The novel, Stewart's eighth, reads like a slightly tenderized Chuck Palahniuk-esque (Choke, Fight Club) jaunt, as DK, as in "Dead" Kennedy, is haunted and helped by various family members -- both living and dead. He suffers through a Houston summer as he grows philosophical over pop songs, loses his job at Petco for eating cat food, and pines for his ex-wife, who married a dangerously jealous ex-marine. As an emotionally stunted DK struggles with outer and inner demons to pull himself together for the sake of his 12-year-old daughter, Meghan, Perfect Circle develops into a darkly funny ghost story with pathos.

Stewart helped create the innovative interactive Web game known as The Beast (inspired by the film A.I.,), which became a cult hit. He is the winner of the Arthur Ellis, Aurora, and World Fantasy awards, and the author of The New York Times Notable Books Mockingbird (Ace Books) and Resurrection Man (Ace Books).

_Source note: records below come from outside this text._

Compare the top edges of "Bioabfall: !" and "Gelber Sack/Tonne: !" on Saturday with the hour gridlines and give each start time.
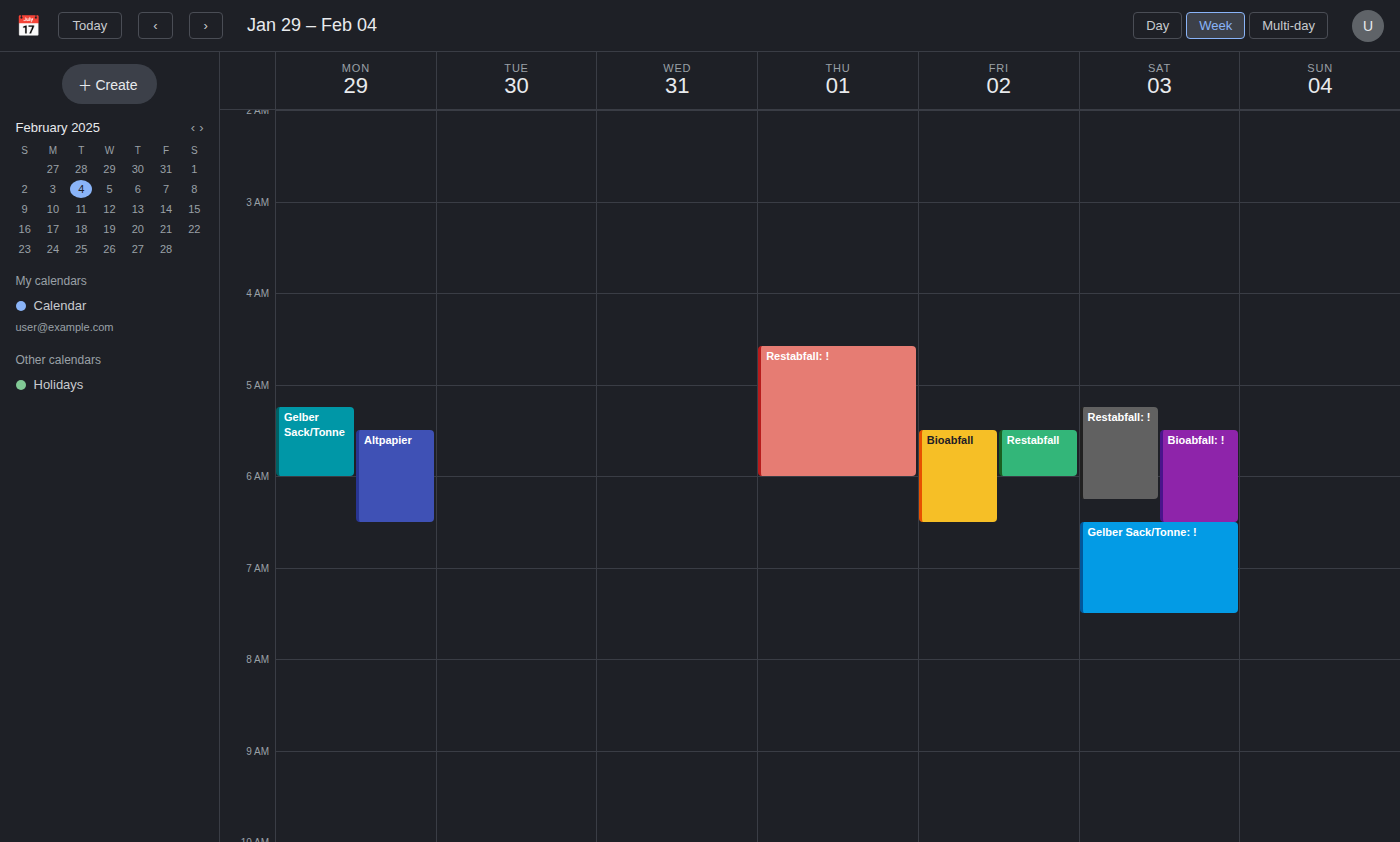
"Bioabfall: !": 5:30 AM, halfway between the 5 AM and 6 AM lines. "Gelber Sack/Tonne: !": 6:30 AM, halfway between the 6 AM and 7 AM lines.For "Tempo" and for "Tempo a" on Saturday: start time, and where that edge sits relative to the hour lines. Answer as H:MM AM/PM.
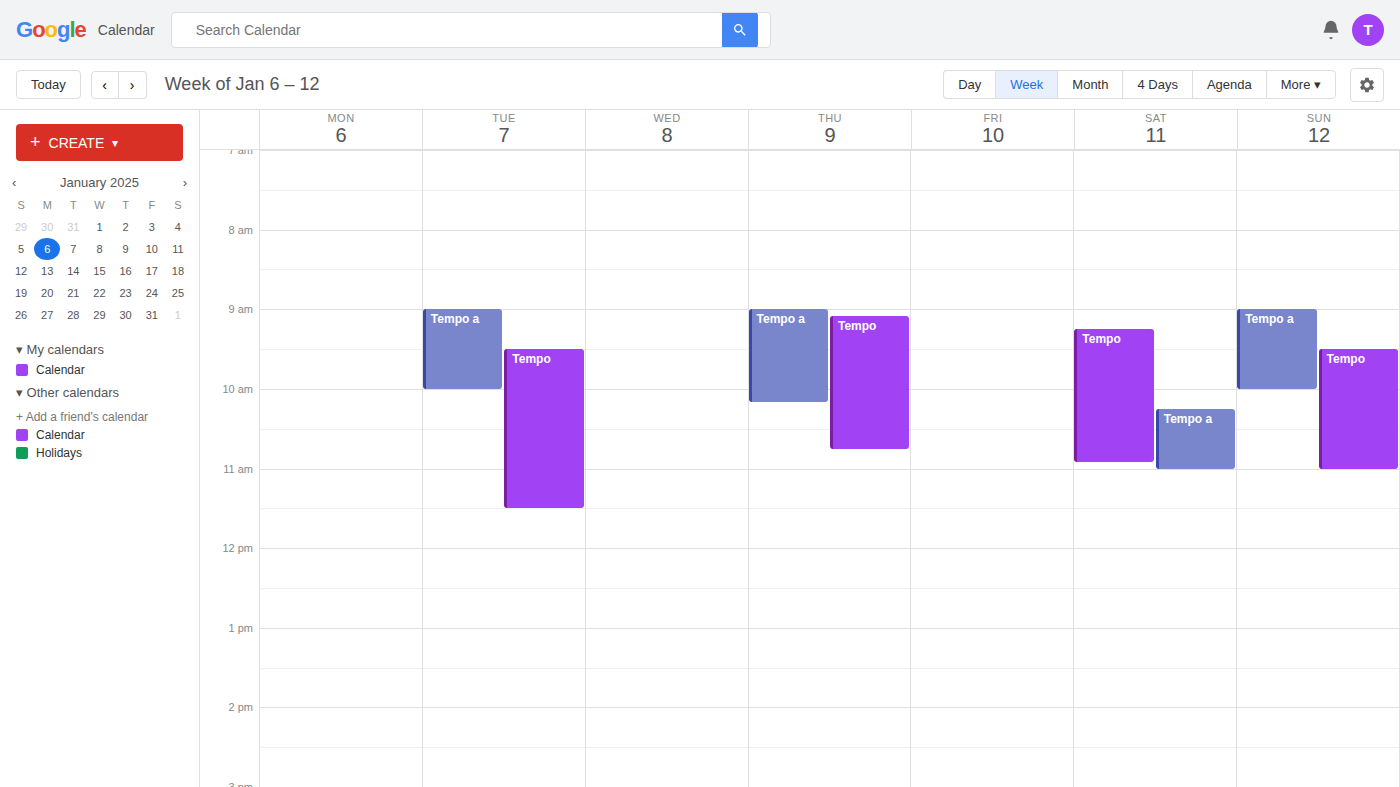
"Tempo": 9:15 AM, neither: a quarter of the way from the 9 AM line to the 10 AM line. "Tempo a": 10:15 AM, neither: a quarter of the way from the 10 AM line to the 11 AM line.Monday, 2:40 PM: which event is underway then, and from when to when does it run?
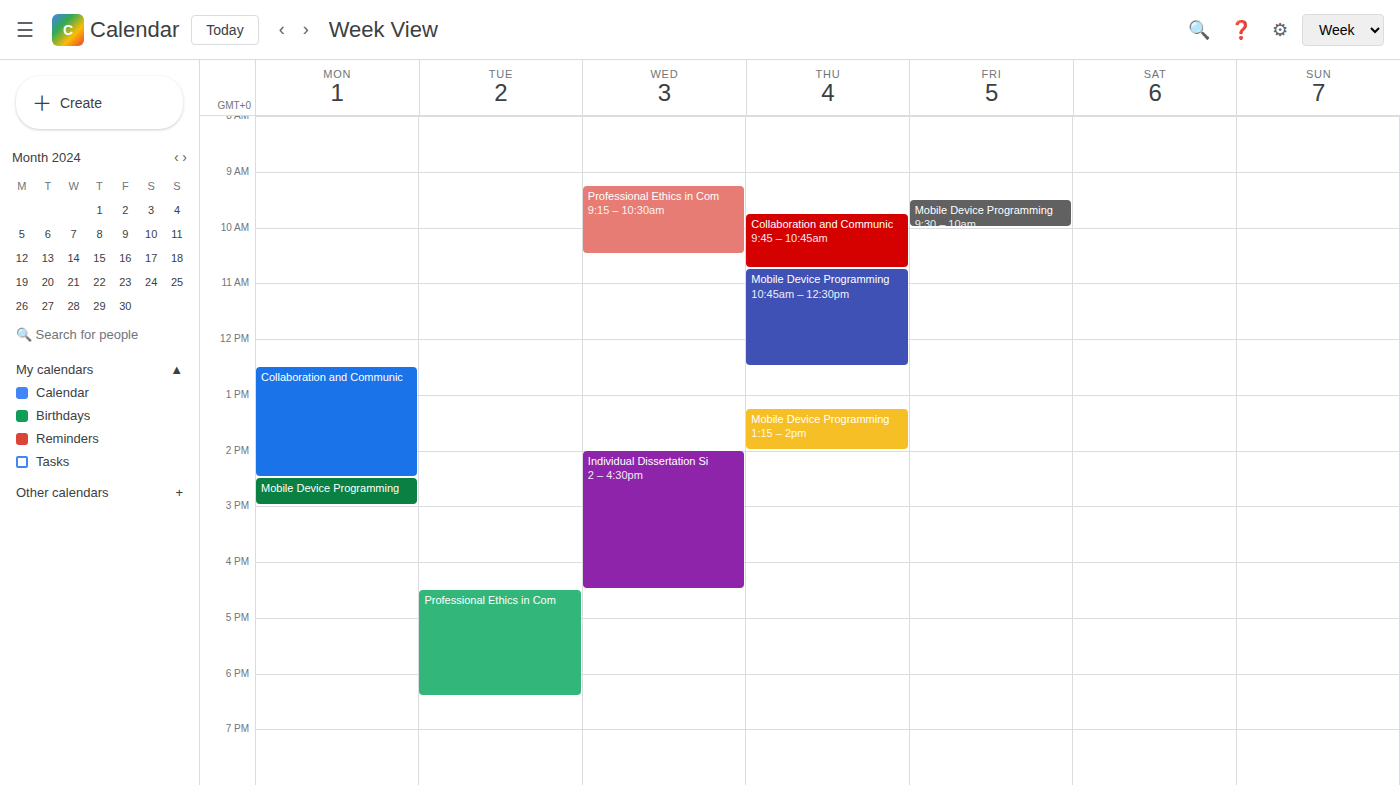
"Mobile Device Programming", 2:30 PM to 3:00 PMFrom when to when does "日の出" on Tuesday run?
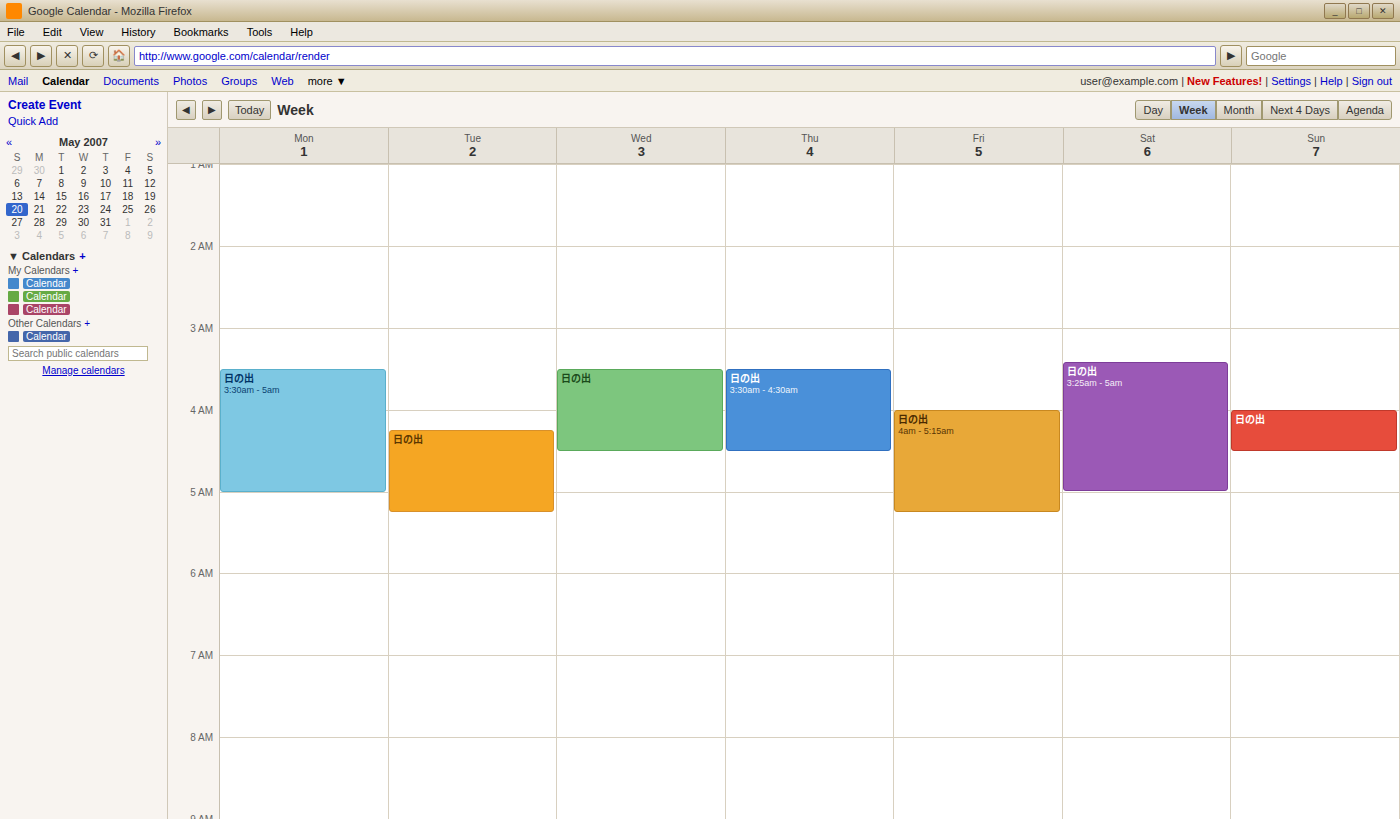
4:15 AM to 5:15 AMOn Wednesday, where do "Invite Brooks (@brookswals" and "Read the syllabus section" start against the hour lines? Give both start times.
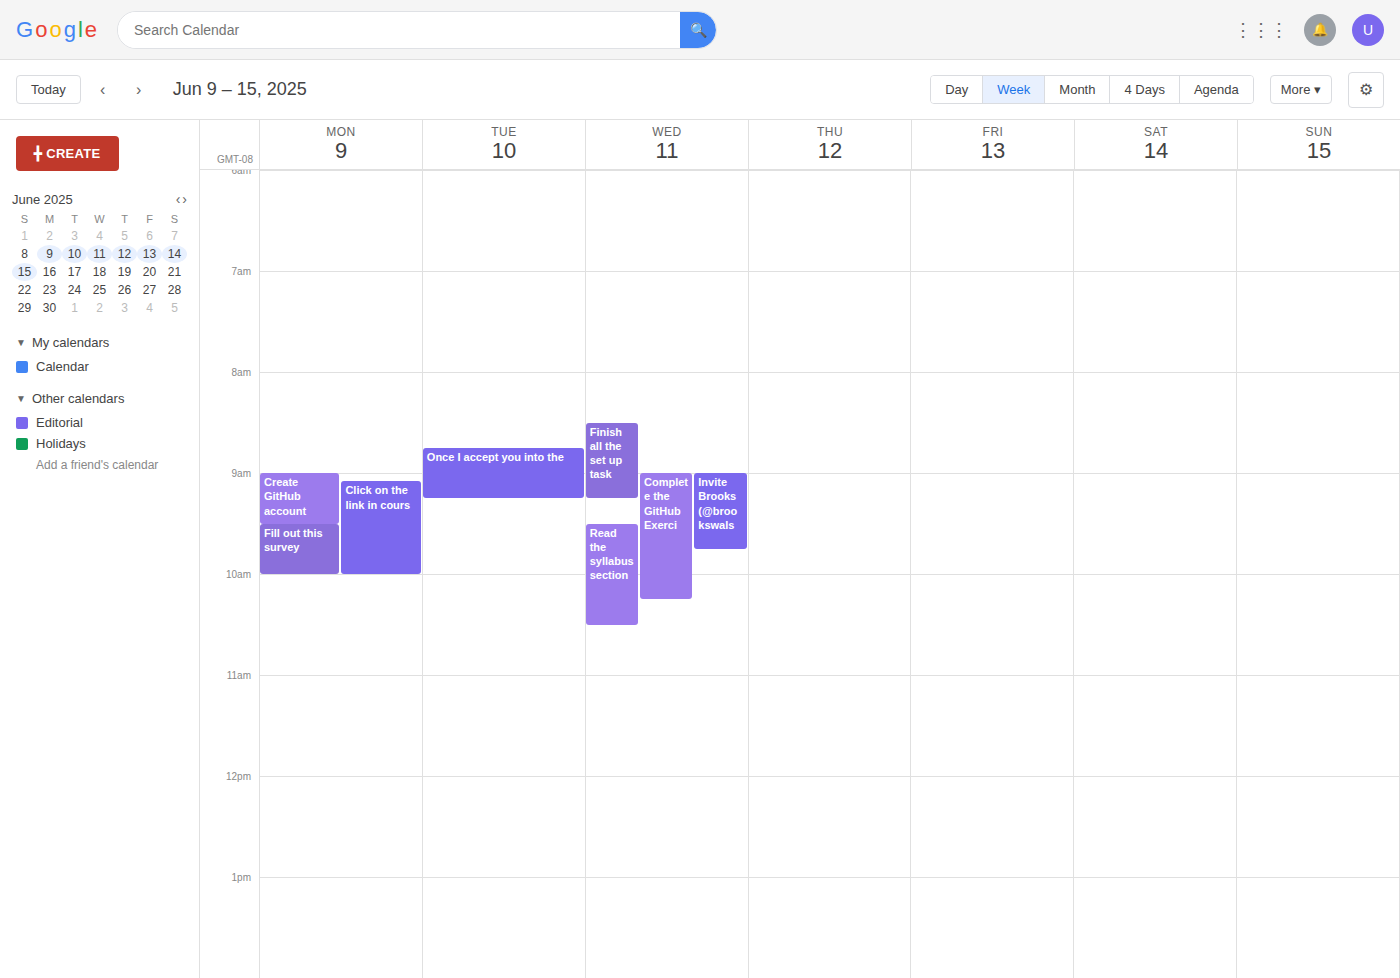
"Invite Brooks (@brookswals": 9:00 AM, exactly on the 9 AM line. "Read the syllabus section": 9:30 AM, halfway between the 9 AM and 10 AM lines.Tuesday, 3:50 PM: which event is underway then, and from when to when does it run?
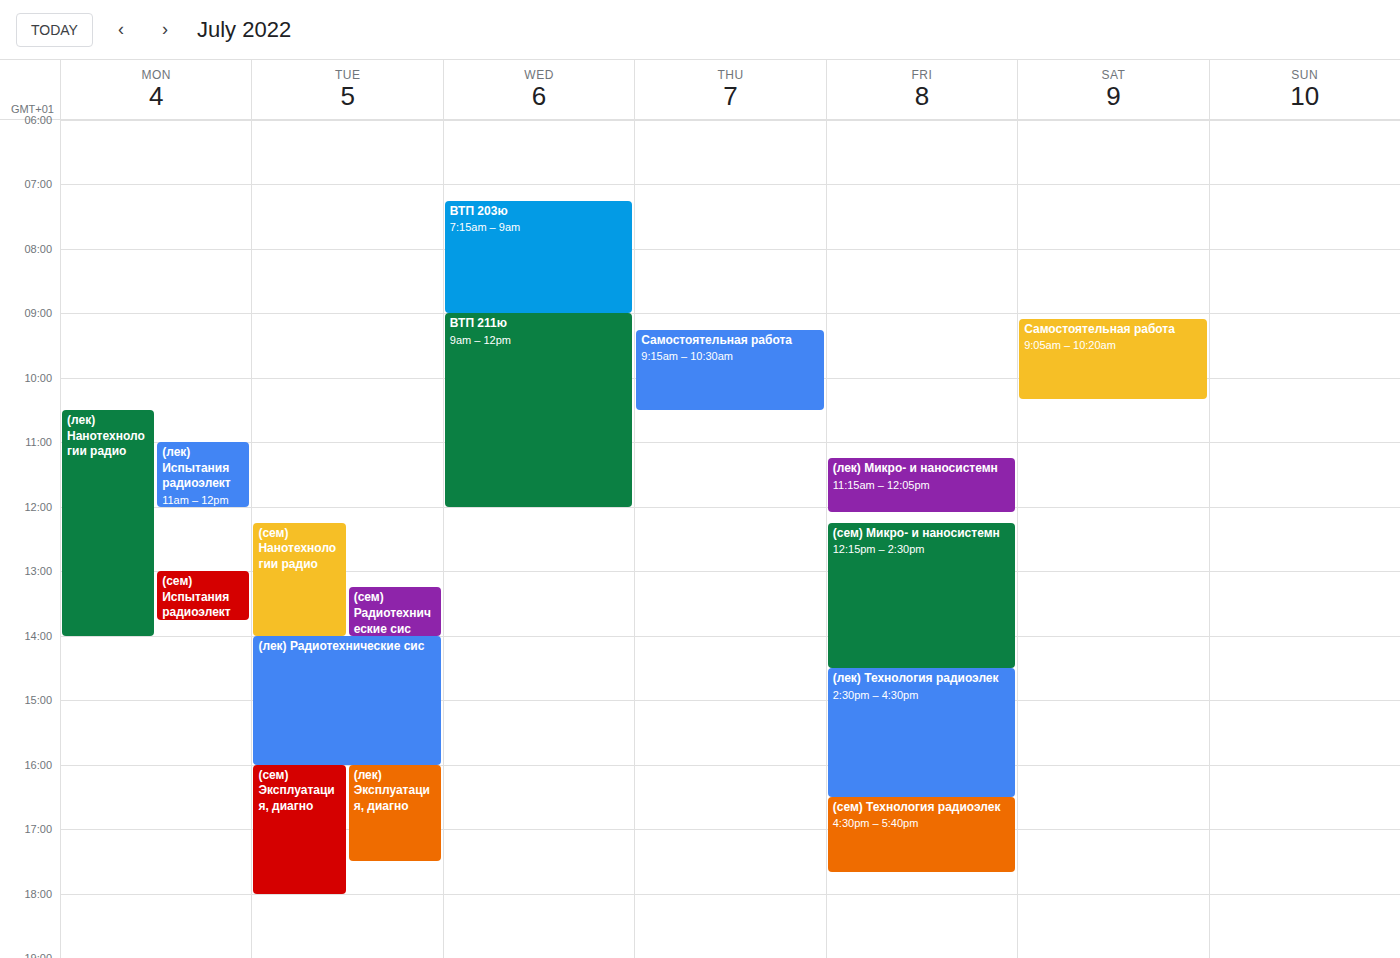
"(лек) Радиотехнические сис", 2:00 PM to 4:00 PM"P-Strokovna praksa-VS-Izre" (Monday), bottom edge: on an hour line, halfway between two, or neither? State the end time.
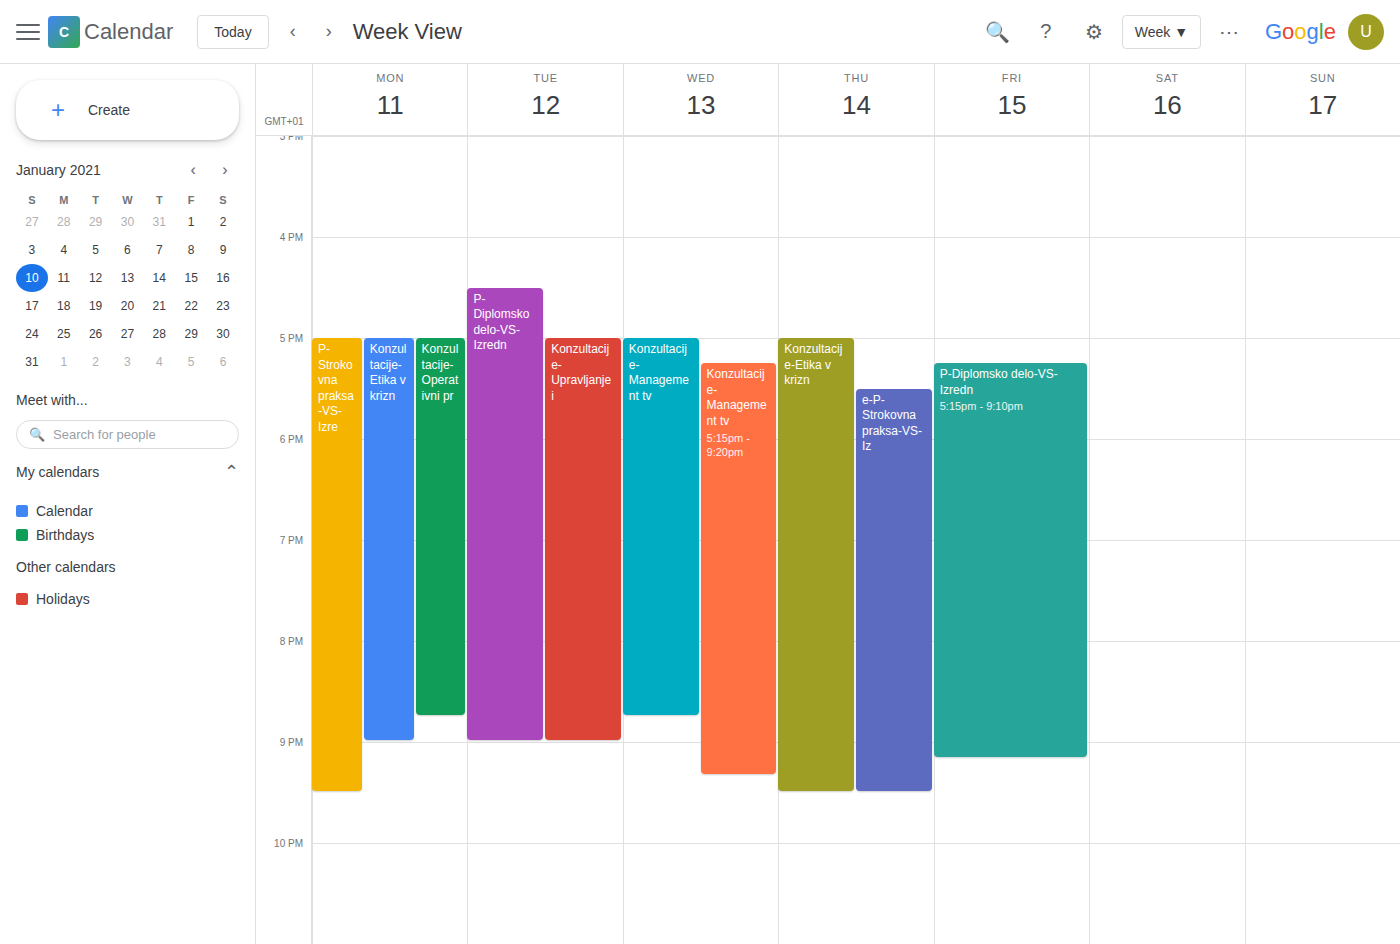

In nominating the book for the Picks, Carol Schneck of Schuler Books & Music in Okemos, said, "This quirky, engaging novel tells the story of [DK], a thirty-something former punk rocker and down-on-his-luck divorced dad -- who sees ghosts. After a visit to his haunted cousin goes horribly wrong, Kennedy finds himself getting lots of attention -- mostly the wrong kind -- from both the living and the dead. Funny and thought-provoking."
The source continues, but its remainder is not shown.